Subsídio para moradia de aluguel

Muitas famílias não têm poder aquisitivo para comprar uma casa. Uma alternativa seria a moradia para aluguel com subsídios diretos. Essa estratégia tem múltiplos benefícios como maior flexibilidade para demanda e localização mais central dos imóveis.

Imóveis públicos vazios

Imóveis públicos desocupados constituem potencial oferta e oportunidade para desenvolver o mercado de locação, que poderia ser realizado se os incentivos corretos fossem oferecidos aos parceiros. São prédios que geralmente têm uma localização preferencial na cidade.

Aluguel com opção de compra

Proposta de combinação das vantagens do aluguel e da propriedade, canalizando parte do pagamento do aluguel para uma possível compra da unidade. A proposta facilita a mobilidade das famílias e evita os custos de transação associados à propriedade, oferecendo uma garantia de compra.

Melhorias habitacionais

O mercado está limitado em relação ao tamanho do desafio do déficit qualitativo brasileiro. Experiências internacionais e inovações brasileiras podem orientar as políticas públicas para revalorizar este mercado na agenda nacional.

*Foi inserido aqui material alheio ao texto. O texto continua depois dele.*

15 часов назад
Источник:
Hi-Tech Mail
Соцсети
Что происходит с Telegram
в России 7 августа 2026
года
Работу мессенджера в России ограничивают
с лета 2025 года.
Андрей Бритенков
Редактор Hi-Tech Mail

Nesse contexto, o presidente da Câmara Brasileira da Indústria da Construção (CBIC), José Carlos Martins, ressalta a importância do FGTS para obtenção de uma moradia no Brasil. “Hoje, mais do que nunca, é dia de lembrar a importância que tem o FGTS no País. Já que tentam mexer e até destruir a sua existência. Das cerca de 70 milhões de unidades habitacionais existentes, o Fundo de Garantia já contribuiu para a aquisição de cerca de 12 milhões desses imóveis. Sem o FGTS, nosso déficit habitacional seria 150% maior”,

Pandemia e aumento da desigualdade

Em 2021, o desemprego e a pandemia fizeram a extrema pobreza e a desigualdade social aumentarem no Brasil. Mais de 20 milhões de pessoas estão passando fome, ou seja, quase 10% da população brasileira está subalimentada. Este cenário indica que o país deve voltar a figurar na geopolítica da miséria, entrando para o Mapa da Fome.

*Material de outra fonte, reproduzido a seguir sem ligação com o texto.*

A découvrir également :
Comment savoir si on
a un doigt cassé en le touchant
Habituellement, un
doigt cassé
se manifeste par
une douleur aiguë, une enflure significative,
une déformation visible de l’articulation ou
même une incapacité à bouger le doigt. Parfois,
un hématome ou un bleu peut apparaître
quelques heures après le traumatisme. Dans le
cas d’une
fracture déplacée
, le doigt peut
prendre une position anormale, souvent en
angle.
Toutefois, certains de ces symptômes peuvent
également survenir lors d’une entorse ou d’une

Um estudo realizado pelo economista Robson Gonçalves, professor da Fundação Getúlio Vargas (FGV), indica que o crescimento da população brasileira e a formação de novas famílias deve gerar uma demanda para mais 30,7 milhões de novos domicílios até 2030.

A situação aponta que é preciso iniciar e dar prioridade urgente à questão habitacional, já precária. No Brasil, 34 milhões de moradias não têm acesso a saneamento básico, o que representa 49,2% de todas as casas brasileiras. Outras 9,6 milhões de casas, que representa cerca de 48 milhões de pessoas, não têm acesso à água potável. 

A função social das propriedades rurais e urbanas deve nortear a igualdade de oportunidade de moradia para todas as classes sociais.